By mid-2015 Oaktree Capital, a United States-based hedge fund with a large distressed asset portfolio, emerged as controlling owner. The firm played a key role in crafting a controversial turnaround strategy led by Mark Weldon in a bid to renovate Three and prepare it for resale.
Whereas MediaWorks had formerly been largely helmed by hard-bitten Australian media executives broadly supportive of Three’s news operations, Weldon was an outsider whose previous experience was running the New Zealand stock exchange.
Weldon’s tenure was brief - not even two years - but his impact was considerable.

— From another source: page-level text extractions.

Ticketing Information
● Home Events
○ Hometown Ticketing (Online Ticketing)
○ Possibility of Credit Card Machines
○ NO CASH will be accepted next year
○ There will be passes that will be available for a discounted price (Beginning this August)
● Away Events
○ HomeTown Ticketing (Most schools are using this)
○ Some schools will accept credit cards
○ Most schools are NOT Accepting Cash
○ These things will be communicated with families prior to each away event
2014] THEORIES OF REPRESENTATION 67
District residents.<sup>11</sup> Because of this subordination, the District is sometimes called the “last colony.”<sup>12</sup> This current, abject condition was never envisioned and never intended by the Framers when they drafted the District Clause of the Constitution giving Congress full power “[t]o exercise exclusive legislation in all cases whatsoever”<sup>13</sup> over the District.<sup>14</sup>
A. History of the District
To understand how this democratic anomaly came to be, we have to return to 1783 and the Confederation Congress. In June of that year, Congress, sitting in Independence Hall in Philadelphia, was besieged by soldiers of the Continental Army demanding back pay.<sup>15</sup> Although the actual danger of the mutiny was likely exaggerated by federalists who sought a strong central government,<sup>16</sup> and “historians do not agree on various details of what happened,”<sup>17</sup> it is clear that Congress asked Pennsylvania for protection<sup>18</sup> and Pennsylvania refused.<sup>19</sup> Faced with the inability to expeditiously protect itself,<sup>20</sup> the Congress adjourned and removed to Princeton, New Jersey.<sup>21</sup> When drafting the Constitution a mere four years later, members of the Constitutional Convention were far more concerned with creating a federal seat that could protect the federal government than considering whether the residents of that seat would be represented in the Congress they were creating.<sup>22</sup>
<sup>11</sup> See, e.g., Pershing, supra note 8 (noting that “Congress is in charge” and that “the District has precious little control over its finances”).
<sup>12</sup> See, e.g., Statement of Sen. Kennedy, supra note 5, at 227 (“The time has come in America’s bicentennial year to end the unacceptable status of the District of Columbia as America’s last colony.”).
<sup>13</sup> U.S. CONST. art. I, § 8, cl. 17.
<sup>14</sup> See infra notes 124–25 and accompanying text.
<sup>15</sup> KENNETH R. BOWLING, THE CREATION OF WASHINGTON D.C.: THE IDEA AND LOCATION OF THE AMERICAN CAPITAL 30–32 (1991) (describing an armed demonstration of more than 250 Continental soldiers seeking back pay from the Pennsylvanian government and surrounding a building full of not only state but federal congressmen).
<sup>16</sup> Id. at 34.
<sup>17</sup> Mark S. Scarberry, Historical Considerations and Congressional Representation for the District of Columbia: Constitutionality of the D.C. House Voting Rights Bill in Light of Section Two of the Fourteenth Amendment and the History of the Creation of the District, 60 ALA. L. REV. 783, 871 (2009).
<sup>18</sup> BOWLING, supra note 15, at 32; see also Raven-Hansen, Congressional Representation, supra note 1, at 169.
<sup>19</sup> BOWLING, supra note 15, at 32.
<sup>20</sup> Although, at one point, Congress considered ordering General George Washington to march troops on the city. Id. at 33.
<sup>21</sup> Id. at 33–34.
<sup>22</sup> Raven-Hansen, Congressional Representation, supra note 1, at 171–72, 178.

In one of his few lasting initiatives, he consolidated news operations under the Newshub brand. He also championed the launch of gossip outlet Scout, based around the efforts of former Herald columnist Rachel Glucina. That venture didn’t survive a year.
Weldon pushed for a lighter touch, more entertainment and less news, and pushed a string of high-profile presenters out the door. During this period John Campbell, Paula Penfold, and Melanie Reid all left the building.
Weldon’s resignation from MediaWorks came just days after Three’s star news anchor Hilary Barry had announced she was also leaving. She and Campbell would later join arch-rival TVNZ.
After Weldon, Oaktree appointed a more conventional chief executive - Australian media veteran Michael Anderson - in a bid to stabilise the business. Internally the television business was carved out, and a buyer urgently sought.
But technological and societal changes were continuing apace, seeing viewership and advertising spending on free-to-air television trend down. Annual losses for Three now were exceeding $10m per year. The writing seemed to be on the wall - closure was considered the likely alternative for Three if a new owner could not be found - but there was one final hurrah to come.
Anderson was reportedly in tears of relief in June 2020 when he announced that Three would be sold to Discovery. The United States television giant was expanding its Australasian operations, and the acquisition would see it immediately become a major player in the New Zealand market.
Hope, it seemed, was still in the black.
But as large as Discovery was, it became only a small part of an even larger player when in 2022 it merged with Warner Bros. Whatever strategy Discovery had for Three was now subsumed into a new movie-heavy behemoth carrying tens of billions of dollars in debt and trying to stem hundreds of millions in losses each quarter.
Cutting bleeding in New Zealand may have been an easy decision to make from New York, but it was difficult in Auckland.
Warner Bro Discovery boss Glen Kyle was this week also in tears, but not of relief, as he announced Three will become a shell of its former self. Shorn of news operations and in future screening largely overseas-produced content, the proposal will see three and half decades of news and broadcasting history and nearly 300 staff - 85 per cent of the channel’s workforce - gutted.
Matt Nippert is an Auckland-based investigations reporter covering white-collar and transnational crimes and the intersection of politics and business. He’s covered MediaWorks and Three for the past 15 years and has won more than a dozen awards for his journalism - including twice being named Reporter of the Year - and joined the Herald in 2014 after having spent the decade prior reporting from business newspapers and national magazines.